▸ WHAT IS BEING ASKED
In the tips on bringing a new dog home, how long should the new dog be kept behind a gate?

▸ PASSAGE FOR REVIEW
####################
If you already live with a female dog, consider adopting a male. More than one female in the house can a bit risky because serious fights can break out. They don’t call them “bitches” for nothing 😉  If you already have a male and you want another male, the risk is not quite as high as two females, but you may see some competitive behaviors and/or urine marking in the house once they’re living together. If you already have two males living successfully in the home, the best dog to adopt would be a female.

When you bring your new dog home, and you do have another or more dogs, keep the new dog behind a gate for at least 1 week. When feeding your dogs, let them see each other during meals through that gate!

Walk your new dog with your resident dogs (1 at a time if more than 1) preferably with a second handler. One dog walks behind the other and then switch that up. Each dog will become familiar with the other dog’s scent and will get more and more comfortable with him. Place a towel or sheet that has your resident dog’s scent on it and place it in your new dog’s crate (do the same with your own dog). When you feel it’s safe to allow the new dog to interact with your resident dog(s), keep a short leash tab attached to each of their collars in case you have to quickly re-direct one of them. If everything seems okay, supervise them when they’re together for a week or two. Don’t rush any of this!
####################
▸ Stored data entries
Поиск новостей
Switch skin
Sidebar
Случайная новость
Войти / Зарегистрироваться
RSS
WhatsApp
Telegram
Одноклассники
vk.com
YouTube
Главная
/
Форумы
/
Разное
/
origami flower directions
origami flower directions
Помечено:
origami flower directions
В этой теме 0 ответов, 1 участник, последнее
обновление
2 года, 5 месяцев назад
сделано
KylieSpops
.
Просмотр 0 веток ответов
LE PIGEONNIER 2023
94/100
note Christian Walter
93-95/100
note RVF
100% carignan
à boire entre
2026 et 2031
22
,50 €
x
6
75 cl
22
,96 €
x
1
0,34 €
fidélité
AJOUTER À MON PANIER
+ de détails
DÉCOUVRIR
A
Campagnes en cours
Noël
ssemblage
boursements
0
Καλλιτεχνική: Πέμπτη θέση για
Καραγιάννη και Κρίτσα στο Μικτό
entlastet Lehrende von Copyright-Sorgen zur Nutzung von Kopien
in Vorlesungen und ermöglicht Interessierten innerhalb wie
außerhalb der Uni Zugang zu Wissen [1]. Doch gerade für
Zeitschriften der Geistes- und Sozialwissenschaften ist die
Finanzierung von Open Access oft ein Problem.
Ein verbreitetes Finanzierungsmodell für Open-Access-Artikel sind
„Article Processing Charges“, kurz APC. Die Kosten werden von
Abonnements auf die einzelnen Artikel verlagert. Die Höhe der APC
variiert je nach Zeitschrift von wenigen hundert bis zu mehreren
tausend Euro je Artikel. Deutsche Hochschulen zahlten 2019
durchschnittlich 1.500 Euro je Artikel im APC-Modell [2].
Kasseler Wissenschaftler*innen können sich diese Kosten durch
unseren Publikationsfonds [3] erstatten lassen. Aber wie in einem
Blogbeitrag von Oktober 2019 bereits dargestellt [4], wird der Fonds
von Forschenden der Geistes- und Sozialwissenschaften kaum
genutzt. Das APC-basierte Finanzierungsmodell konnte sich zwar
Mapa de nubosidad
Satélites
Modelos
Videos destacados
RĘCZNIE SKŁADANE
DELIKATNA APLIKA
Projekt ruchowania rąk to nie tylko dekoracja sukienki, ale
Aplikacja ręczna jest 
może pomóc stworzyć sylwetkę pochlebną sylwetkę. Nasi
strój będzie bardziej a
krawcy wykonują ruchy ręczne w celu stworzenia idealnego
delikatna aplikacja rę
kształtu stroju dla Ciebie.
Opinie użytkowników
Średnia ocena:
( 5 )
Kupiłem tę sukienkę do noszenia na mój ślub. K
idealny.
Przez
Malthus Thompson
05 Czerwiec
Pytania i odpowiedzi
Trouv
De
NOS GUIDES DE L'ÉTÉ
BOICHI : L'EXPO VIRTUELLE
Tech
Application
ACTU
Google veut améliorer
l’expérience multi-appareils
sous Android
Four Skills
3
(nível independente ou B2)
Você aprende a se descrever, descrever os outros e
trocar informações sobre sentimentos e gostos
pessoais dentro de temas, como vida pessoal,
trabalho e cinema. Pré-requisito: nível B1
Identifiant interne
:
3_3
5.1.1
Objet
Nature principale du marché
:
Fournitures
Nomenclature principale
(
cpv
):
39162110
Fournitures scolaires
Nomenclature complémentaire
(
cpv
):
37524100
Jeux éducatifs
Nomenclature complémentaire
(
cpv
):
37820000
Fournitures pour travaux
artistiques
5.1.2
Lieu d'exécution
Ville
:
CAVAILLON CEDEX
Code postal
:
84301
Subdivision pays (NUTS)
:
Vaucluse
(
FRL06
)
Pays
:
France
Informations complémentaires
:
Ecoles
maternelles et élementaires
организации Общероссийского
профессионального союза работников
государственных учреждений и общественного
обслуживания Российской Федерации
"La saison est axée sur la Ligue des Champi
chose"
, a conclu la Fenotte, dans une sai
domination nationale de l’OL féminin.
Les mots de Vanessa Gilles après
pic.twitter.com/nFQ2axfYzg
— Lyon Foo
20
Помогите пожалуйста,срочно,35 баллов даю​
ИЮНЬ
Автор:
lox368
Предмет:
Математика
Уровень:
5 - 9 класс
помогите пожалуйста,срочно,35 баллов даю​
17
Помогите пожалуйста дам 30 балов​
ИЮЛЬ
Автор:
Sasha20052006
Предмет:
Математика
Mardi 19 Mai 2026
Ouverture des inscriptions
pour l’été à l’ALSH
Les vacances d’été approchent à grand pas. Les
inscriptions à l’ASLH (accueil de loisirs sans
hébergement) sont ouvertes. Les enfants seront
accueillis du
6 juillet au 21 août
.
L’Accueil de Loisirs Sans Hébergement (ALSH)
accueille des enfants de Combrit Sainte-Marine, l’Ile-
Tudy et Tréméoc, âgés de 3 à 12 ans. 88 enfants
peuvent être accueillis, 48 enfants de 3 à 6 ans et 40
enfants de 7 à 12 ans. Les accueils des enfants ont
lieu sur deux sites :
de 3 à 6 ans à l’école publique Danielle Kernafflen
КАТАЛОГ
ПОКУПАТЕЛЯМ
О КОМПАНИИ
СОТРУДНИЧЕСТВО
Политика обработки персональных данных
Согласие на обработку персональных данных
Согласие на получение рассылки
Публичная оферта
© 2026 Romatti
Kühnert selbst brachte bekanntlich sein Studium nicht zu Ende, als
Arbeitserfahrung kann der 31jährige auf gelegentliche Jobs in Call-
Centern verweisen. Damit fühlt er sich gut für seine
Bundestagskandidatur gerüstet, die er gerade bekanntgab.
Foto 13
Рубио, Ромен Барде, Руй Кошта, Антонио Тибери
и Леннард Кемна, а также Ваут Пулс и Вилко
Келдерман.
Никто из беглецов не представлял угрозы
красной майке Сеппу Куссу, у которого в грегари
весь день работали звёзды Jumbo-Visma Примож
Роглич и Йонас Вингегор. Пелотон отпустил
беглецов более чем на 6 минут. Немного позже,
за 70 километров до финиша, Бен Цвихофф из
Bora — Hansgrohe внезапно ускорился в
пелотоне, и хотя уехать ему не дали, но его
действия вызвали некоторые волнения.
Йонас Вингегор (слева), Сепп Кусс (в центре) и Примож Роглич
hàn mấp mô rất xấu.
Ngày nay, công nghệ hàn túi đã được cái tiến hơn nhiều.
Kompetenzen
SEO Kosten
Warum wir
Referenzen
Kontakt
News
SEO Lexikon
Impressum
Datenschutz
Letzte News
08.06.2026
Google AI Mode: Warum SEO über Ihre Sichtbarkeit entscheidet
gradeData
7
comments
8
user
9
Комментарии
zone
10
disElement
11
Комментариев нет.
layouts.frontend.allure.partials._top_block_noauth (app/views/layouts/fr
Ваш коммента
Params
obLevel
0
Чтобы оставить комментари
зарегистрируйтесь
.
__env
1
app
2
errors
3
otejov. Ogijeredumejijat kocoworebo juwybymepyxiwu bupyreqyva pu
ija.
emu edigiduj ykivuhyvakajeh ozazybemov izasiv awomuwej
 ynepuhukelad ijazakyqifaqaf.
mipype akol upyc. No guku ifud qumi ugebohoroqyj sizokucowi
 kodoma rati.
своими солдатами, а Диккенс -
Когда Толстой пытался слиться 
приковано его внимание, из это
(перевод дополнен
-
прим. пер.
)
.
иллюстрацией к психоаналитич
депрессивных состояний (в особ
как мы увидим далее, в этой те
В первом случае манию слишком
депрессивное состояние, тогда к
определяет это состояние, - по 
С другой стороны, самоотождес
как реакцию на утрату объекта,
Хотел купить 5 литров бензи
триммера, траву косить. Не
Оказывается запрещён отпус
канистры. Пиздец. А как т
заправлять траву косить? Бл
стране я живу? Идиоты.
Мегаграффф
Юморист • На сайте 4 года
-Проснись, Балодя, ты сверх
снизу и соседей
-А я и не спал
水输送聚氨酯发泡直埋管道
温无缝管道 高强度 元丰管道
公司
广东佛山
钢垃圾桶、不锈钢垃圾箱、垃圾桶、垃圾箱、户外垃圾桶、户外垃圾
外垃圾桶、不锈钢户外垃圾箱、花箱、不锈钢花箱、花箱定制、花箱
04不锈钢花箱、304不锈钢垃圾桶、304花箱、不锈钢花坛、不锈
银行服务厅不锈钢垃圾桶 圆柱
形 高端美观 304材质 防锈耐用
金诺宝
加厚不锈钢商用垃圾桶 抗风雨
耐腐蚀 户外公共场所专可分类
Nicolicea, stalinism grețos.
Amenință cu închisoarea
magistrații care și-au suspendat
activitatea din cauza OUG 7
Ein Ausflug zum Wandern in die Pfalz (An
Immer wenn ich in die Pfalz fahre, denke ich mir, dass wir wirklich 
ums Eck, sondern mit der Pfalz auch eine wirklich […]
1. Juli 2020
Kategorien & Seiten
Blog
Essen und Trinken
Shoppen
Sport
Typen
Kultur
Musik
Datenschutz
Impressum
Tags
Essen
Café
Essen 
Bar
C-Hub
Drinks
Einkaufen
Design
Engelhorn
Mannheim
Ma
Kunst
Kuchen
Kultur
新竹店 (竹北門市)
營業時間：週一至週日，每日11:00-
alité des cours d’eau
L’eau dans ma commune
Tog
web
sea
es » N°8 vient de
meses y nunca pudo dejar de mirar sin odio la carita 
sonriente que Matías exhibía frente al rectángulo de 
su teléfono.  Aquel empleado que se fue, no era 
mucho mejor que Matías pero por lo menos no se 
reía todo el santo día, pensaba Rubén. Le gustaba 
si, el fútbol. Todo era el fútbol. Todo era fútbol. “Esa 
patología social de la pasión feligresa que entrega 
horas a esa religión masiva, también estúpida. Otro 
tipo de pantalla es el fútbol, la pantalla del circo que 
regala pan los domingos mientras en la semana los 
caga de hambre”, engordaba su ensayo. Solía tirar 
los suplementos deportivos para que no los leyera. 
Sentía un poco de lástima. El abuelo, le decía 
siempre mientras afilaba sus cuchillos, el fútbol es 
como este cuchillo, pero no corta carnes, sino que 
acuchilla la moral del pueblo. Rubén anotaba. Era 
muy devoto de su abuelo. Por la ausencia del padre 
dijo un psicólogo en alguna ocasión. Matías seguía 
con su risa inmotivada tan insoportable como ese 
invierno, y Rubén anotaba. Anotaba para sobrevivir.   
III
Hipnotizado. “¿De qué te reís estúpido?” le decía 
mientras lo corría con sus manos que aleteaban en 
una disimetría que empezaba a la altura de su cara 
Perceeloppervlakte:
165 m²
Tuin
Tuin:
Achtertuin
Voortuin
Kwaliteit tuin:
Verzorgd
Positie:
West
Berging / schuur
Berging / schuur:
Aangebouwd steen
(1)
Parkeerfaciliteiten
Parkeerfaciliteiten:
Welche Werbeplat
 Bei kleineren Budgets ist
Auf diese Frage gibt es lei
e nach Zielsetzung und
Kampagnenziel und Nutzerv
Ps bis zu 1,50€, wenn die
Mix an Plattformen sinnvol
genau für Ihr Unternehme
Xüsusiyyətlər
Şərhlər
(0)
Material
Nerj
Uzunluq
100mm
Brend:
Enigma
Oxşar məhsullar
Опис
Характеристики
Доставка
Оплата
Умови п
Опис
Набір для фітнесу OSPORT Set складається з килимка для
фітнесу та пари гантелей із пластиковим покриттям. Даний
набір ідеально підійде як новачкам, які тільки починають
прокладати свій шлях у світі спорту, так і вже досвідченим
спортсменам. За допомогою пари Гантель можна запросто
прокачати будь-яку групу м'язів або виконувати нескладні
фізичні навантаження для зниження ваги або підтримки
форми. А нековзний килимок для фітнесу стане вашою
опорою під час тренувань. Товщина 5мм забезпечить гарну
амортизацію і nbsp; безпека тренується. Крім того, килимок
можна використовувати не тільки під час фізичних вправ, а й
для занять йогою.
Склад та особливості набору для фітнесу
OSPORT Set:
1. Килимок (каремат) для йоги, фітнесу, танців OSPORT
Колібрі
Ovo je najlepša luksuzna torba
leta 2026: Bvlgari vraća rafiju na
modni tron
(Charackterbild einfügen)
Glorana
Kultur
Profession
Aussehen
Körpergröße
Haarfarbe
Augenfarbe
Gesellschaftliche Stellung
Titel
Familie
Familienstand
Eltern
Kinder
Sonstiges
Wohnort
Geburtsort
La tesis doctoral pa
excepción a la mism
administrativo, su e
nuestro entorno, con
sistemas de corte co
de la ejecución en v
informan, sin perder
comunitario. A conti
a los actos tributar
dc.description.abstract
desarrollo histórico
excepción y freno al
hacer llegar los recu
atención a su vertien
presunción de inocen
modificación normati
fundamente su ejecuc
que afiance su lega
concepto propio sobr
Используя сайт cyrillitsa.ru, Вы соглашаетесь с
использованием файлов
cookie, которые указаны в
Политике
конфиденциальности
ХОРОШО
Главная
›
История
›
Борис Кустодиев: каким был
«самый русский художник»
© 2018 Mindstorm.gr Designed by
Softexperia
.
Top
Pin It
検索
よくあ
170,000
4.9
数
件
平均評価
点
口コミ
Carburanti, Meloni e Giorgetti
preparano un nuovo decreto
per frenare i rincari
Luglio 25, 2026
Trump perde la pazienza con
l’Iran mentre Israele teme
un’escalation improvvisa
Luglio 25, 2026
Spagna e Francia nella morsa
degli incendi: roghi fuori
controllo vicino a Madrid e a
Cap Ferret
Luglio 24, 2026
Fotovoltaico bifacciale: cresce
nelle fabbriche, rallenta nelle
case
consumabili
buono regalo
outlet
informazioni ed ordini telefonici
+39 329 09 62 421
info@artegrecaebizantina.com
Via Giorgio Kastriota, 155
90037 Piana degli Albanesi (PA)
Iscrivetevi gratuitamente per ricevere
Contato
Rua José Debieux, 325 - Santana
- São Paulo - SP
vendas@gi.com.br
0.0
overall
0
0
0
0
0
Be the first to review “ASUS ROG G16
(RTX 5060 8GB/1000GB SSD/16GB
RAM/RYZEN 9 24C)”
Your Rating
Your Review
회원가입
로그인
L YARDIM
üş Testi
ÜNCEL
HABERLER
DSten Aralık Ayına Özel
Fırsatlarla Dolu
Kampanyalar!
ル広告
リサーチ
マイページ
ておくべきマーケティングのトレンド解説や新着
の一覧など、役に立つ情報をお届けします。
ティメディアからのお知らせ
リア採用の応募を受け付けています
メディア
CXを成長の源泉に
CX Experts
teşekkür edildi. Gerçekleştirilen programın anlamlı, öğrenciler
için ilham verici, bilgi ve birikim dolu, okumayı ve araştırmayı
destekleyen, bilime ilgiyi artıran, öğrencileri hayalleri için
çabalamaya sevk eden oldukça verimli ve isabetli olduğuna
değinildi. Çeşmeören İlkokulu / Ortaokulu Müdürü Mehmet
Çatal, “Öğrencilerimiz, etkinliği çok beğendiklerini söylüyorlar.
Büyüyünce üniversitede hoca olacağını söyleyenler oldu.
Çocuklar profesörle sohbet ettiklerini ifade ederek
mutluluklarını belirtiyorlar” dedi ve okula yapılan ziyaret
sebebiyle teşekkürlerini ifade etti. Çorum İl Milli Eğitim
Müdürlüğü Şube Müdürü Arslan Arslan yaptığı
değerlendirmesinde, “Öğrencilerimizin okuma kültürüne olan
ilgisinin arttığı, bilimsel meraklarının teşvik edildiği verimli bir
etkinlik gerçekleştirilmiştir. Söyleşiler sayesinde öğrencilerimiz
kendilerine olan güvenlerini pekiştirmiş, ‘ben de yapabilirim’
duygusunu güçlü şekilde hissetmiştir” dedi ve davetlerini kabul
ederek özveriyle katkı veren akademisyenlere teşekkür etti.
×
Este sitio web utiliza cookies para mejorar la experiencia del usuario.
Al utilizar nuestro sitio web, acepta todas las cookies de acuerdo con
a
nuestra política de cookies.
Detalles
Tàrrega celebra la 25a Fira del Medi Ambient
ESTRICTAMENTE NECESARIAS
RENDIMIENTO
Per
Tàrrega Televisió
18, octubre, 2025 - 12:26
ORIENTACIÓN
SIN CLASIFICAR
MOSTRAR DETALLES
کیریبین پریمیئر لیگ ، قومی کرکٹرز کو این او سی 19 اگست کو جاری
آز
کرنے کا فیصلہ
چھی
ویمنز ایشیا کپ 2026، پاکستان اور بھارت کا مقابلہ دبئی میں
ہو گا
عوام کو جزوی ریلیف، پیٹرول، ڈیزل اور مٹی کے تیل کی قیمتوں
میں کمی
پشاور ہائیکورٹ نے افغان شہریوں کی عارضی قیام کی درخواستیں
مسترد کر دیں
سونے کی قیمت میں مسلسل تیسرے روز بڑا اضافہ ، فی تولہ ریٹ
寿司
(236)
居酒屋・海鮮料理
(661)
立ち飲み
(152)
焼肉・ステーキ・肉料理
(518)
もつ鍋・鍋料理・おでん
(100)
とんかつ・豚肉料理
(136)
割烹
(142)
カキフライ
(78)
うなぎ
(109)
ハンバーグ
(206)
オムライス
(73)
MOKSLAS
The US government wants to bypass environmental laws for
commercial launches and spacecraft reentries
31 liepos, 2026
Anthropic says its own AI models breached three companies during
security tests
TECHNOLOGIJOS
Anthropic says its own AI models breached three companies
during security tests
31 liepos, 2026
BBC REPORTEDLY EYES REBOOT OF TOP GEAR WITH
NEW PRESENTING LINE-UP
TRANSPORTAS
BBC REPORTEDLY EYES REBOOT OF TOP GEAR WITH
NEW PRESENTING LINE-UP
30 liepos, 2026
####################
▸ EXERCISE OUTPUT
At least one week.